Outre l'attestation de son commissaire aux comptes, la société Egetra verse aux débats les livres journaux de ses opérations nationales et internationales sur les exercices 2001 à 2005. Ces livres journaux enregistrent la marge réalisée pour chaque opération, pour chacun de ses clients (et non pas seulement des sociétés Alstom), au jour le jour. Compte tenu de l'exhaustivité de ces livres, leur sincérité ne saurait être remise en cause ; d'autant que les chiffres sont confirmés par l'attestation du commissaire aux comptes.
En réponse, les sociétés Alstom soutiennent qu'il n'existait pas de " relation commerciale établie " entre Egetra et les intimées et que la rupture reprochée n'est pas brutale, c'est-à-dire imprévisible, soudaine et violente, que la société Egetra n'apporte la preuve de son préjudice ni dans son principe, ni dans son quantum.
A titre liminaire, il convient de rappeler que chacune des prestations de transport confiées par les entités du groupe Alstom à la société Egetra faisait l'objet d'un contrat distinct, et il n'existait aucun accord cadre prévoyant un volume d'affaires minimum.
Les sociétés Alstom n'avaient aucun accord d'exclusivité avec Egetra sur le marché des transports européen et concluaient des contrats de transport, en fonction des marchés qu'elles avaient pu elles-mêmes obtenir dans le cadre de leur activité, avec la société de transport dont l'offre était la plus compétitive.

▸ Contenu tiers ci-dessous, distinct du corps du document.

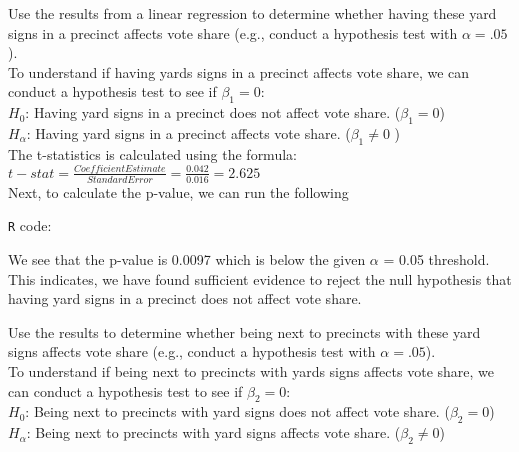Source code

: \documentclass[12pt,letterpaper]{article}
\begin{document}
\vspace{.5cm}

\begin{enumerate}
	\item [(a)] Use the results from a linear regression to determine whether having these yard signs in a precinct affects vote share (e.g., conduct a hypothesis test with $\alpha = .05$).\\
	
	To understand if having yards signs in a precinct affects vote share, we can conduct a hypothesis test to see if $\beta_1 = 0$:\\
	
	$H_0$: Having yard signs in a precinct does not affect vote share. ($\beta_1 = 0$)\\
	$H_\alpha$: Having yard signs in a precinct affects vote share. ($\beta_1 \neq 0$ )\\
	
	The t-statistics is calculated using the formula:\\ 
	$t-stat = \frac{Coefficient Estimate}{Standard Error} = \frac{0.042}{0.016} = 2.625$\\

	Next, to calculate the p-value, we can run the following {\texttt{R} code:
	
	
	We see that the p-value is 0.0097 which is below the given $\alpha$ = 0.05 threshold. This indicates, we have found sufficient evidence to reject the null hypothesis that having yard signs in a precinct does not affect vote share.
	
	\vspace*{.5cm}
	
	\item [(b)]  Use the results to determine whether being
	next to precincts with these yard signs affects vote
	share (e.g., conduct a hypothesis test with $\alpha = .05$).\\
	
	To understand if being next to precincts with yards signs affects vote share, we can conduct a hypothesis test to see if $\beta_2 = 0$:\\
	
	$H_0$: Being next to precincts with yard signs does not affect vote share. ($\beta_2 = 0$)\\
	$H_\alpha$: Being next to precincts with yard signs affects vote share. ($\beta_2 \neq 0$)\\
	
}
\end{enumerate}
\end{document}
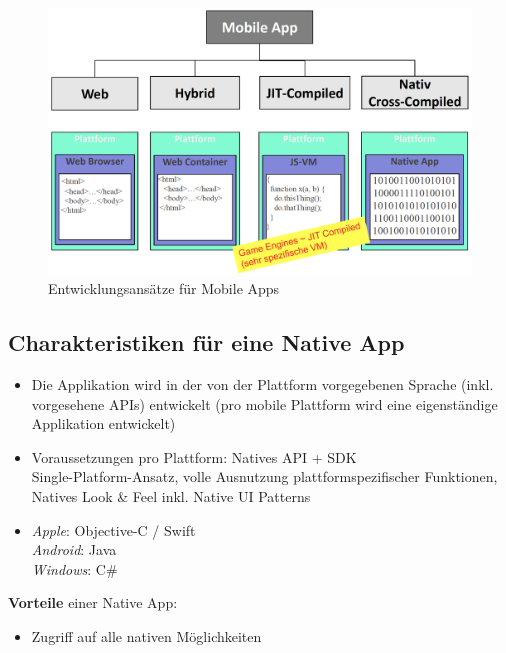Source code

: \documentclass[a4paper]{article}
\begin{document}
{\begin{itemize}
	\end{itemize}

	\begin{figure}[!htb]
		\centering
		\includegraphics[width=.8\textwidth]{img/android8/entwicklung_mobileapps.png}
		\caption{Entwicklungsansätze für Mobile Apps}
		\label{fig:entwicklung_mobapps}
	\end{figure}

	\newpage
	
	\subsection{Charakteristiken für eine Native App}
	
	\begin{itemize}
		
		\item Die Applikation wird in der von der Plattform vorgegebenen Sprache (inkl. vorgesehene APIs) entwickelt (pro mobile Plattform wird eine eigenständige Applikation entwickelt)
		
		\item Voraussetzungen pro Plattform: Natives API + SDK\\
		Single-Platform-Ansatz, volle Ausnutzung plattformspezifischer Funktionen, Natives Look \& Feel inkl. Native UI Patterns
		
		\item \textit{Apple}: Objective-C / Swift\\
				\textit{Android}: Java\\
				\textit{Windows}: C\#
		
	\end{itemize}
	\vspace{1em}
	\textbf{Vorteile} einer Native App:
	\begin{itemize}
		
		\item Zugriff auf alle nativen Möglichkeiten
		

\end{itemize}}
\end{document}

Compte tenu de ces éléments, et du caractère irrégulier de l'activité des sociétés intimées :
- il n'a jamais été question pour les sociétés du groupe Alstom de garantir à la société Egetra un courant d'affaires minimum, ni même un courant d'affaires stable ;
- l'appelante ne pouvait nullement être assurée de se voir confier des prestations pour lesquelles les sociétés intimées faisaient également appel à d'autres transporteurs.
De plus, ainsi que l'appelante le rappelle elle-même dans ses écritures, les contrats de transport conclus entre les intimées et Egetra n'ont nécessité de la part de cette dernière aucun investissement spécifique.
La société Egetra ne se trouvait pas en position de dépendance économique vis-à-vis des intimées, qui ne représentaient qu'une faible part de son chiffre d'affaires.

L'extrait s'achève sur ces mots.